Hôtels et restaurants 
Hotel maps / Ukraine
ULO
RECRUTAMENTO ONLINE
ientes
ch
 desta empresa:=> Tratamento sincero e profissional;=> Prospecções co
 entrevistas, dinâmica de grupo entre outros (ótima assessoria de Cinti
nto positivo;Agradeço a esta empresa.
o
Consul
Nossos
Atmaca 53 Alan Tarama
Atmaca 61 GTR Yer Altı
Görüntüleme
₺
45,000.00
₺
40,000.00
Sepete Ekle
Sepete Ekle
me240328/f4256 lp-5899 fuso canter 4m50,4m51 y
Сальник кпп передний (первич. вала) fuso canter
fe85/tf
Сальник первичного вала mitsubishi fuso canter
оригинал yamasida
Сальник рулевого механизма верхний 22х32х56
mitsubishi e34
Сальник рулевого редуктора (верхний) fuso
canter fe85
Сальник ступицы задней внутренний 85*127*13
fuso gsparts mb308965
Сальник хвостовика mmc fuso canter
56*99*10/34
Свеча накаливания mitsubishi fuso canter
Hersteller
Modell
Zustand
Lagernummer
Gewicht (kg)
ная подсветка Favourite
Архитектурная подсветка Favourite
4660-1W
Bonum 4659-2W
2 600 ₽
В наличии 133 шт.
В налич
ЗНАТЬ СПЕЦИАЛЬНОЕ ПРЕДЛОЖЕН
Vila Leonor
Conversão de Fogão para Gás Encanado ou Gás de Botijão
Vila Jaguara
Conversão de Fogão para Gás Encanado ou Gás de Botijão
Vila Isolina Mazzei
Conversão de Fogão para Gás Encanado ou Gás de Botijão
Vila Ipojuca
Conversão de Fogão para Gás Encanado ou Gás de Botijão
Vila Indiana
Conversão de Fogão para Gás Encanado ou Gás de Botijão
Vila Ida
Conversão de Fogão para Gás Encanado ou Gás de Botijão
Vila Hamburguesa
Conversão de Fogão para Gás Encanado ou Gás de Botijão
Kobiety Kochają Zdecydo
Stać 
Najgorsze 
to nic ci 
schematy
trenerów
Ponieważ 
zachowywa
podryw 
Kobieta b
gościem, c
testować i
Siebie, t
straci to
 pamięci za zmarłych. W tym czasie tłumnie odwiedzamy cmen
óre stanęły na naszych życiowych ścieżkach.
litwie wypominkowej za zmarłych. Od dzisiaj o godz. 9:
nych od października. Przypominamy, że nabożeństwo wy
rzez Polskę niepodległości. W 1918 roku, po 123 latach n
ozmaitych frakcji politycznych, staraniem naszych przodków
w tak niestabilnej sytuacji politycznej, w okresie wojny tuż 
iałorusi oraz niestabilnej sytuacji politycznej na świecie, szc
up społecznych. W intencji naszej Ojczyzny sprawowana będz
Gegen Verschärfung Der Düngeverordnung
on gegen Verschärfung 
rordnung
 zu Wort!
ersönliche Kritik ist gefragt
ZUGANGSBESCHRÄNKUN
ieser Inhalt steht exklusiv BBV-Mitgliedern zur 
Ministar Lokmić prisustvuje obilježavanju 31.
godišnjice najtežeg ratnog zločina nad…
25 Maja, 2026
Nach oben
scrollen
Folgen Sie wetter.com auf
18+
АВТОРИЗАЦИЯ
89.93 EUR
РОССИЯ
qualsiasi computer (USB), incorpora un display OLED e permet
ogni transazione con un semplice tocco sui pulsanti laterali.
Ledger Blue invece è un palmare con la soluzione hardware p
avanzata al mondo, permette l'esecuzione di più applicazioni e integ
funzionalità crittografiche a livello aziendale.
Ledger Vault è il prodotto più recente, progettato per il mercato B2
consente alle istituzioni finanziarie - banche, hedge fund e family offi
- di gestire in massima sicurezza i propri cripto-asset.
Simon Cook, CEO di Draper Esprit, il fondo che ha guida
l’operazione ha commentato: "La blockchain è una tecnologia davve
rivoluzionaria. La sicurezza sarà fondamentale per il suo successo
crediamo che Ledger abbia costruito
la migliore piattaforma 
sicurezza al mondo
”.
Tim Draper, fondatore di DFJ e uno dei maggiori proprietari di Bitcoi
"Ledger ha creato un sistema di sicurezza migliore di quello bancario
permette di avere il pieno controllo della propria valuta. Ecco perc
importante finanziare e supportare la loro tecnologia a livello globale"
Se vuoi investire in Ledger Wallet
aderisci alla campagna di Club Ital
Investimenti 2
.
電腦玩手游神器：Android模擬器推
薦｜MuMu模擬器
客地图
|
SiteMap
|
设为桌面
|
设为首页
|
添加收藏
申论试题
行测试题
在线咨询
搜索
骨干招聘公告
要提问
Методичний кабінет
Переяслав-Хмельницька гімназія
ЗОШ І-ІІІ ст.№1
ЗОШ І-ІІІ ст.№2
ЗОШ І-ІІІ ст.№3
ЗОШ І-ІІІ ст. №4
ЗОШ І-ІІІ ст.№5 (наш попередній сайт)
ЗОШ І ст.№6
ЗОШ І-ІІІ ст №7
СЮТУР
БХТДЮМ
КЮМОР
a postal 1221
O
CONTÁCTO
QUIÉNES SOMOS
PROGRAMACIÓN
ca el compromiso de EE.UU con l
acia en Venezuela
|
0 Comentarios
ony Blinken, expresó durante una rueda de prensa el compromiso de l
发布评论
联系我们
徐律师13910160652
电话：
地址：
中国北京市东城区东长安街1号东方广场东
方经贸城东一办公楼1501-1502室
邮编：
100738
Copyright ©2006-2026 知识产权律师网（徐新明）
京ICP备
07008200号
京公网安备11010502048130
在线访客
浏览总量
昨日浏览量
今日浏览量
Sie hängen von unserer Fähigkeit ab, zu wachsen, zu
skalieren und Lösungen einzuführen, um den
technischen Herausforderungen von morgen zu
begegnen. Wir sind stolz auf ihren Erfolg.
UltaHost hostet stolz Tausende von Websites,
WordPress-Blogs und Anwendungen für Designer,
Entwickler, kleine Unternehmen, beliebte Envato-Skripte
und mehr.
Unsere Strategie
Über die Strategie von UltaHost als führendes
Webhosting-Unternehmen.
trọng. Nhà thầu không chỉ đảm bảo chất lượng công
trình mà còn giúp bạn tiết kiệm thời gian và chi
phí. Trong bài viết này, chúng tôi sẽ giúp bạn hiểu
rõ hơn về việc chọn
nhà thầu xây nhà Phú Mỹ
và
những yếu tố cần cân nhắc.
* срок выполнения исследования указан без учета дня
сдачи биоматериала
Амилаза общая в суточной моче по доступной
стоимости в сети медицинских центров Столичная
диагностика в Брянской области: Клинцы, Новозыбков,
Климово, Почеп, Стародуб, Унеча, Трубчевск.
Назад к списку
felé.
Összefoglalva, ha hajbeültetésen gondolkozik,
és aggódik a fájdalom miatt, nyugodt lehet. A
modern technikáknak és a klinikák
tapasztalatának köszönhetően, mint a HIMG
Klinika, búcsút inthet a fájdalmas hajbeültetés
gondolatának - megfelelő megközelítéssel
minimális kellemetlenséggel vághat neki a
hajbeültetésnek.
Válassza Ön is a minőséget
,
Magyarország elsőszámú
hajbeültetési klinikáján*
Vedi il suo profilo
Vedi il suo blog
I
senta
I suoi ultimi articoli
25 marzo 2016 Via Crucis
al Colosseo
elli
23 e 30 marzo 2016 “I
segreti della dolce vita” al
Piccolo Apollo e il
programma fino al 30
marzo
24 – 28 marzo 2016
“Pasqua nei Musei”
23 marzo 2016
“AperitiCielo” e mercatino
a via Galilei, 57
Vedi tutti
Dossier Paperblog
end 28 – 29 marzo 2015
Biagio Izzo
-------------------------
• _TRY IT_
Return a copy of each line in the entries that contains "Strategie".

• _THE COMPLETED TASK_
Unsere Strategie
Über die Strategie von UltaHost als führendes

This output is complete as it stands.